*Cosa fare:*
Rispondi a queste domande sul brano dedicato alla mostra:
1. Quanti oggetti sono esposti alla mostra?
2. In che anno e da chi fu cucito e ricamato il paramento definito pezzo forte della mostra?
3. Chi è il curatore della mostra?

*Brano di partenza:*
Seicento sono gli oggetti esposti alla mostra: alcuni suggeriscono il
fascino provato per la tecnologia moderna, come la radio, l’automobile,
il telefono. Altri interessano riproduzioni di massa dei simboli nazisti
applicati ai beni di consumo più comuni e diffusi, come spille,
figurine, piastrine, carte da gioco; la serie di busti del Führer in
diversi formati e fogge; le uniformi non solo dei ranghi militari, ma
anche di altri ruoli professionali; i giocattoli per bambini, con
soldatini, aeroplanini e tavole da gioco di guerra; l’ammaccato
contenitore di latta di raccolta delle offerte per il partito; fino al
paramento di dubbio valore estetico, ma pezzo forte della mostra, cucito
e ricamato nel 1935 dall’associazione delle ragazze tedesche di
Rothenburg an der Fulda, che illustra su otto metri quadrati schiere di
religiosi che portano trionfanti la croce uncinata in chiesa.
Il professor Hans-Ulrich Thamer, storico e curatore della mostra,
ammette di avere operato una certa censura nella scelta delle immagini
legate al leader nazionalsocialista, motivata dal non avere voluto
concentrarsi sul personaggio, per evitare di ispirare sentimenti
nostalgici o nefaste riglorificazioni del mito. Alla domanda postami da
un amico: «Allora, com’era Hitler?» mi pare di dovere rispondere con
un’altra domanda, che sembra riflettere l’intenzione della mostra:
«Allora, com’erano i tedeschi?»

Estratti di dati:
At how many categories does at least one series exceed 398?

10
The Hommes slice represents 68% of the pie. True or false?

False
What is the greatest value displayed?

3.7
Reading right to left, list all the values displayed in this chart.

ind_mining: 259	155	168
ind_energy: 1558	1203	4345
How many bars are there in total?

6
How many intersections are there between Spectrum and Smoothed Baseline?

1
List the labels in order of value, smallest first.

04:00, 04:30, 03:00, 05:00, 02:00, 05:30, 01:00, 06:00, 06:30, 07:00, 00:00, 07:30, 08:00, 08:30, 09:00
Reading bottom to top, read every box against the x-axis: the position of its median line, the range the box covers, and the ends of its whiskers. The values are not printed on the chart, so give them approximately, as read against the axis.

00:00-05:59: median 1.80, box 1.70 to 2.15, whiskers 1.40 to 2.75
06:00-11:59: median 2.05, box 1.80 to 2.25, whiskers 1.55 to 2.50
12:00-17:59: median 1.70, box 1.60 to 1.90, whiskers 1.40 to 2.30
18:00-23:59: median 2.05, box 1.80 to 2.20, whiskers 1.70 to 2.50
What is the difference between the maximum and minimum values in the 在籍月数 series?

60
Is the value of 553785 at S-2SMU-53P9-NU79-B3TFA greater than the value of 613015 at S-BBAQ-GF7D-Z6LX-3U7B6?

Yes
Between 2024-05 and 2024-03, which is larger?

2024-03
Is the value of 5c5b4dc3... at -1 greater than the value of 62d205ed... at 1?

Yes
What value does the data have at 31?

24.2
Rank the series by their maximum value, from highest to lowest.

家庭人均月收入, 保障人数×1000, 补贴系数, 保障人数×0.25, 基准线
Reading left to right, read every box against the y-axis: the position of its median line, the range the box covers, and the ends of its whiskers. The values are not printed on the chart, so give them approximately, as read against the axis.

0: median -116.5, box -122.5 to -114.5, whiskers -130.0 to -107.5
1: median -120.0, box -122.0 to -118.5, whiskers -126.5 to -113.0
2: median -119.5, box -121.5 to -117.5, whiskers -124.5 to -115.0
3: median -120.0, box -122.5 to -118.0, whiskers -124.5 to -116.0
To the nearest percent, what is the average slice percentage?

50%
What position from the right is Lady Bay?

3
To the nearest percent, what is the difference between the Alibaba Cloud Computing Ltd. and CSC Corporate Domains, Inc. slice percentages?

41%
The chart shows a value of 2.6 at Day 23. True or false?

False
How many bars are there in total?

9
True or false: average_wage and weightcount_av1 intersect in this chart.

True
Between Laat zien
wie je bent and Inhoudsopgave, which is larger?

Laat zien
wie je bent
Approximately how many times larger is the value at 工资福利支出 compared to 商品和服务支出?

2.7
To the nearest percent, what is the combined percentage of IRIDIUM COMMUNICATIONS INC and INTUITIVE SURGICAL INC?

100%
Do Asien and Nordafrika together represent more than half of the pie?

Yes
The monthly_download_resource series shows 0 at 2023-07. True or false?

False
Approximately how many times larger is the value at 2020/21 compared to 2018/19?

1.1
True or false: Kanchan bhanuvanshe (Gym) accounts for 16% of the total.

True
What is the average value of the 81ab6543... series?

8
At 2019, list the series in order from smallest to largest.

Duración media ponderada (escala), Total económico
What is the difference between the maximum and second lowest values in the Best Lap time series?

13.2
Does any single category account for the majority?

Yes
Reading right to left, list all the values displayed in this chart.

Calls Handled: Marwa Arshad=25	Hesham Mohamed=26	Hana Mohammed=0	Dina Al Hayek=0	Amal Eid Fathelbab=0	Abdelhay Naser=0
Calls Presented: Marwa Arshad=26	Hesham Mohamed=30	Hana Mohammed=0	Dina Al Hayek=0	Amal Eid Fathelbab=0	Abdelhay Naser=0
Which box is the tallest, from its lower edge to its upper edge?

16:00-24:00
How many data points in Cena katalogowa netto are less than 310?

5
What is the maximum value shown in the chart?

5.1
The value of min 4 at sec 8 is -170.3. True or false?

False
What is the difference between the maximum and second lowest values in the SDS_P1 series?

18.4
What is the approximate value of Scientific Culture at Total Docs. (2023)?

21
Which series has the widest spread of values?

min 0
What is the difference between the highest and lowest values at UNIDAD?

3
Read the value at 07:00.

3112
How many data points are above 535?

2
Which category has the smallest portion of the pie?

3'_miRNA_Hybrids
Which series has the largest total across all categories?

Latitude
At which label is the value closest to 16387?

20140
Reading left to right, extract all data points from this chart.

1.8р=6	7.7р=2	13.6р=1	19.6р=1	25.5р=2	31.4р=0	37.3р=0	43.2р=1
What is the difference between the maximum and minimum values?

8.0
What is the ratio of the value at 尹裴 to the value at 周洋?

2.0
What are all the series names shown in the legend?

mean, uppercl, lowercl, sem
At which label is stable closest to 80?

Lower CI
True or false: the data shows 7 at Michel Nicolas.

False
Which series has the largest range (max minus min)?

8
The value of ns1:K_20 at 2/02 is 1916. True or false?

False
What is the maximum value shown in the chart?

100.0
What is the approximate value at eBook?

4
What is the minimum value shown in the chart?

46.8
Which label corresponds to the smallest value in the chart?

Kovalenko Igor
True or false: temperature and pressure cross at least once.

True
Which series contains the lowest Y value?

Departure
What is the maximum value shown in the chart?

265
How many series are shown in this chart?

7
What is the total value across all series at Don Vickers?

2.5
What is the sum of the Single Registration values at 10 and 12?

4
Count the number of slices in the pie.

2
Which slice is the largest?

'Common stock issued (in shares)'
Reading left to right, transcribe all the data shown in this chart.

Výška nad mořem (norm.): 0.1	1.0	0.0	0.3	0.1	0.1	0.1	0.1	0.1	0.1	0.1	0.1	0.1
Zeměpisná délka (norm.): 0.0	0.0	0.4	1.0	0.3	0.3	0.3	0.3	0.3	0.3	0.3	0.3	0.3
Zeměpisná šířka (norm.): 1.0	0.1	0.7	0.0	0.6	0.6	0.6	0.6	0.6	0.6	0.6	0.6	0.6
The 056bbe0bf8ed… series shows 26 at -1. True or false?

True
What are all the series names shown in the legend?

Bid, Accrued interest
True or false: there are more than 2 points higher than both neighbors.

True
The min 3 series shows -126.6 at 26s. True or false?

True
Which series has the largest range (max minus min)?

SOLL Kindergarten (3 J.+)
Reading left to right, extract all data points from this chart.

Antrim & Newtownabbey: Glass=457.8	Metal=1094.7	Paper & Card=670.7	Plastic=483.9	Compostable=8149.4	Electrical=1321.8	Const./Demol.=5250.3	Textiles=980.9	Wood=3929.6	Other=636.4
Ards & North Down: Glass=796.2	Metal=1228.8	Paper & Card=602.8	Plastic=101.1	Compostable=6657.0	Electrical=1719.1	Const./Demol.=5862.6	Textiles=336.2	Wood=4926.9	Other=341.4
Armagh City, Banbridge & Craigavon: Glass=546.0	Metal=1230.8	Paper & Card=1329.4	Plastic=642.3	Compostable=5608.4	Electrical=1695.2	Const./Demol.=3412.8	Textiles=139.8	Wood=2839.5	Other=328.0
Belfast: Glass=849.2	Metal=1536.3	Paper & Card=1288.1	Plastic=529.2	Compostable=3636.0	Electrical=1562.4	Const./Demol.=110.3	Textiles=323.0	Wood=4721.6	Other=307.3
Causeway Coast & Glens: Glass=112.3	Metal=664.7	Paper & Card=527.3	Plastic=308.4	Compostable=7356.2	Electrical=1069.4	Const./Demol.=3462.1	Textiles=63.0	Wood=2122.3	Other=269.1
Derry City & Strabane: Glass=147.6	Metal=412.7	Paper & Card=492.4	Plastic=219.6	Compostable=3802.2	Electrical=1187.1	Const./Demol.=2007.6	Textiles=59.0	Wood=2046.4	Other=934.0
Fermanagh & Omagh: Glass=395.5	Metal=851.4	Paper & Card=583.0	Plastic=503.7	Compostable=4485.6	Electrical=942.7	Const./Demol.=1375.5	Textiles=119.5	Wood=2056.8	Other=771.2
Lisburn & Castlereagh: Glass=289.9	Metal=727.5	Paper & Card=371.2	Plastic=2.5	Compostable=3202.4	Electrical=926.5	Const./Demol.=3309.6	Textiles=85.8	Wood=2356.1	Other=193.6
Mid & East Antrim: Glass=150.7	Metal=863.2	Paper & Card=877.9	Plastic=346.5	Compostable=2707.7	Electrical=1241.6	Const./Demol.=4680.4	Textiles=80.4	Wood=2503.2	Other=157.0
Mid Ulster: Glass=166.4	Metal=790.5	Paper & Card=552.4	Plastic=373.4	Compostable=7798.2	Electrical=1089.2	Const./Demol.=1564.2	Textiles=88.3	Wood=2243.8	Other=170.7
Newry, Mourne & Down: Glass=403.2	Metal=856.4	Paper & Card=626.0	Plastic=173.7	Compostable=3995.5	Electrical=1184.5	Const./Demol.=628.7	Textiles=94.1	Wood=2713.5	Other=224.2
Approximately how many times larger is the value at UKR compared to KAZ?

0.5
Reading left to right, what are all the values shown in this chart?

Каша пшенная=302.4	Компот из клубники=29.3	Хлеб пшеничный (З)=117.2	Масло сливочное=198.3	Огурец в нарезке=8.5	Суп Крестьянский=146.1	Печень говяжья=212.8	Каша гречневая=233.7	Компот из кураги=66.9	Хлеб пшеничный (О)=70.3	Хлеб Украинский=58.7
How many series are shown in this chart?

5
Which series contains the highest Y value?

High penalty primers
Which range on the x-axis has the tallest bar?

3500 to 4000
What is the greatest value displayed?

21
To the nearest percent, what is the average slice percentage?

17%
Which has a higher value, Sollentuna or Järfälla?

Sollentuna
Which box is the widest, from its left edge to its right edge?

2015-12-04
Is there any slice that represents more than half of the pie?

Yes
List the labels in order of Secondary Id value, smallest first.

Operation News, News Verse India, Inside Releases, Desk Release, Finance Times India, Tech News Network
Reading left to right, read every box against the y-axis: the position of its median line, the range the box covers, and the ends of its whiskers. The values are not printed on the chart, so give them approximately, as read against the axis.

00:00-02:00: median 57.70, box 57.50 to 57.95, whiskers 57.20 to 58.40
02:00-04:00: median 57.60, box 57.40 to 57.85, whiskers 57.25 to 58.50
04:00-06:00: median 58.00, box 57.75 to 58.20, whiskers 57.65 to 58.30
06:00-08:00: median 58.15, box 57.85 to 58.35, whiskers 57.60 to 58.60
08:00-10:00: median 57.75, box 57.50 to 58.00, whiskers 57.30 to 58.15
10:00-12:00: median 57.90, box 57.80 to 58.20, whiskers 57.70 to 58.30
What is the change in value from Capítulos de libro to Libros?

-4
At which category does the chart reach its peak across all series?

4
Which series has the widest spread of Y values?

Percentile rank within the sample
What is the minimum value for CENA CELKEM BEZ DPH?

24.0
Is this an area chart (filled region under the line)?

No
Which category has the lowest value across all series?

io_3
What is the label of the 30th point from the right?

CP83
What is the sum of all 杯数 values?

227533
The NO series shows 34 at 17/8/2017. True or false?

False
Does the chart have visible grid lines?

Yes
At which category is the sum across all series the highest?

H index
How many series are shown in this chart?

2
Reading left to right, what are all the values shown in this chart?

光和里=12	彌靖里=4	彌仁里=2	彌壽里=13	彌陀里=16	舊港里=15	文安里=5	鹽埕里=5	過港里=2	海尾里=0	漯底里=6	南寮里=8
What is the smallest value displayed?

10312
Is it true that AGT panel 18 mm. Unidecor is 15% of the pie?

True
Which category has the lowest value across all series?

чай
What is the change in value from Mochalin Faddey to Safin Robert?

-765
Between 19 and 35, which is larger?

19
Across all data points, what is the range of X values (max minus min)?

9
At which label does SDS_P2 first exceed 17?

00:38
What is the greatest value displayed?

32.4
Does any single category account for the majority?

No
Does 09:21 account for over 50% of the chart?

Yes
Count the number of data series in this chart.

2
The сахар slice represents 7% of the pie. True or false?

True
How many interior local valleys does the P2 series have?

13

*Soluzione:*
1. Seicento.
2. Nel 1935, dall'associazione delle ragazze tedesche di Rothenburg an der Fulda.
3. Il professor Hans-Ulrich Thamer, storico.